Julie Anne describes herself as being in a situation where she is constantly trying to manage Liam and his emotions.

"I am walking on eggshells, to be quite honest with you," she says.

So Julie Anne walks on eggshells and nurses her injuries, which are often quite serious.

She has been knocked unconscious. When she regained consciousness, she took something for pain relief and got on with it.

She currently has an injury to her ribs. She says she's getting on with it.

She says that after asking and begging the HSE for help, she feels that nobody is listening to her.

Julie Anne says she feels invisible. She says she feels worthless.

"I am dealing with an incredible amount of pain in my body," Julie Anne says, "and I am trying my best to send emails, to write to people, to contact ministers, to contact anybody I can think of for support and then, to get no response, to get nobody to come back and say 'OK, yes, we are going to help you; of course we understand what you are going through; we can see what you are going through'.

"So, OK, yes: I am invisible. Otherwise they would get back to me, wouldn't they?

"I must be invisible because all these risk assessments have been written.

"They have done, I think at this point, four or five risk assessments outlining the danger that I am in from not having respite, not having the supports.

"My doctor has written and said I am at full-carer burnout at this point. So I am being ignored."

'Beyond her limit'

Julie Anne feels she is at her limit. And sometimes she feels she is beyond her limit.
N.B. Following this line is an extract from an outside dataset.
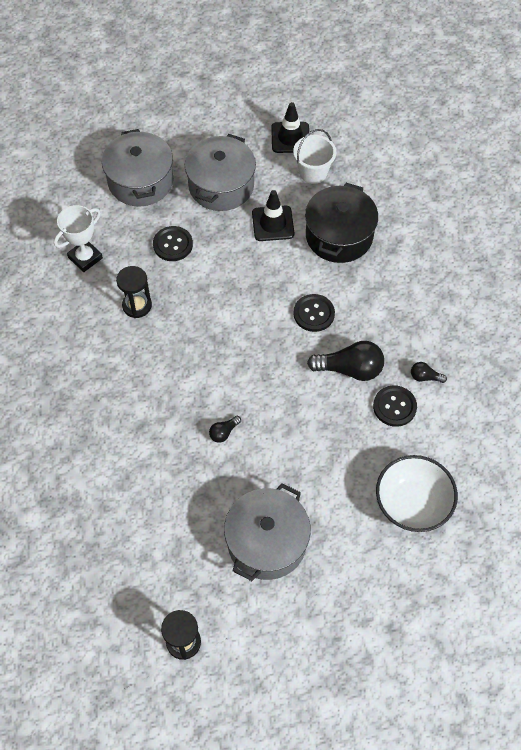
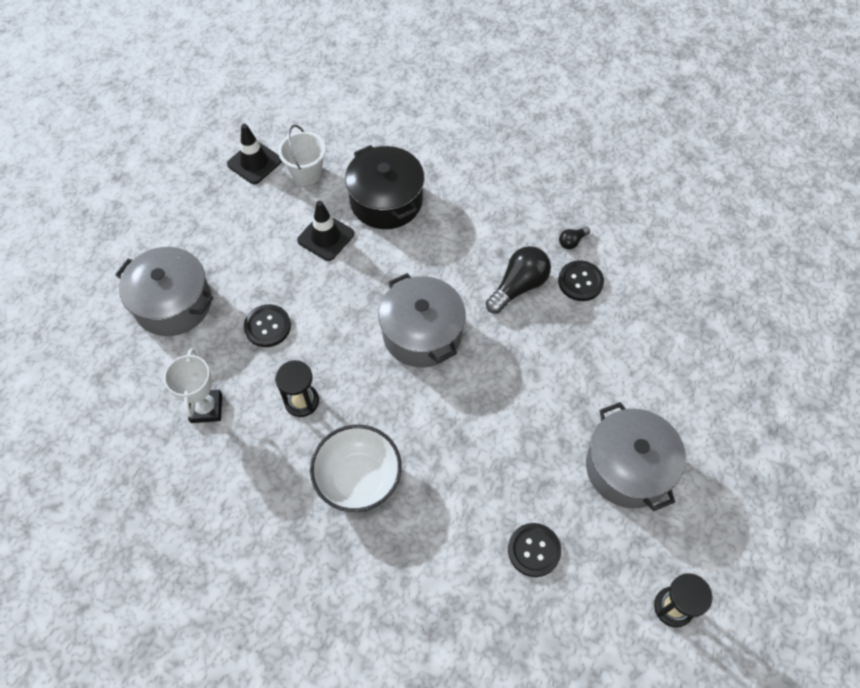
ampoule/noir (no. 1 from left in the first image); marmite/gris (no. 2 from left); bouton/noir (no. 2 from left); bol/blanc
"What happens when nobody listens," Julie Anne asks.

"What happens when you have sent all the emails, and you have contacted the ministers, and you have contacted everyone you can possibly think of in the HSE and you have reached your limit, and you are saying 'I can't go on like this anymore, I can't live like this anymore, but nobody is actually responding, nobody is listening to the fact that you are at your limit'? Well, you have got nothing else left.

"I can't take being hit and bruised and battered, and I cannot take that there is no support there."

RTÉ News is aware that Julie Anne's appeals for overnight respite services for Liam have been acknowledged, noted and escalated by members of the Children's Disability Network Team assigned to her, that the risks to her have been noted in a number of forms known as Disability Supports Application Management Tools and that these have been escalated to the HSE.

To date, Julie Anne says she has not been able to access overnight respite services for Liam.

RTÉ News put a series of questions to the HSE's Cork Kerry Community Healthcare in relation to Julie Anne's case, quoting her that after she had begged for help she got no response and that this made her feel that nobody was listening to her and that, as a result, she said she felt invisible and worthless.

RTÉ News had permission from Julie Anne - on her and on Liam's behalf - to raise these questions.

In a statement in response, a spokesperson said: "Cork Kerry Community Healthcare cannot comment on anyone's individual circumstances, as we have an obligation to protect their privacy.

"Disability Services are available to follow up directly with service users and their families on any issues that are brought to their attention."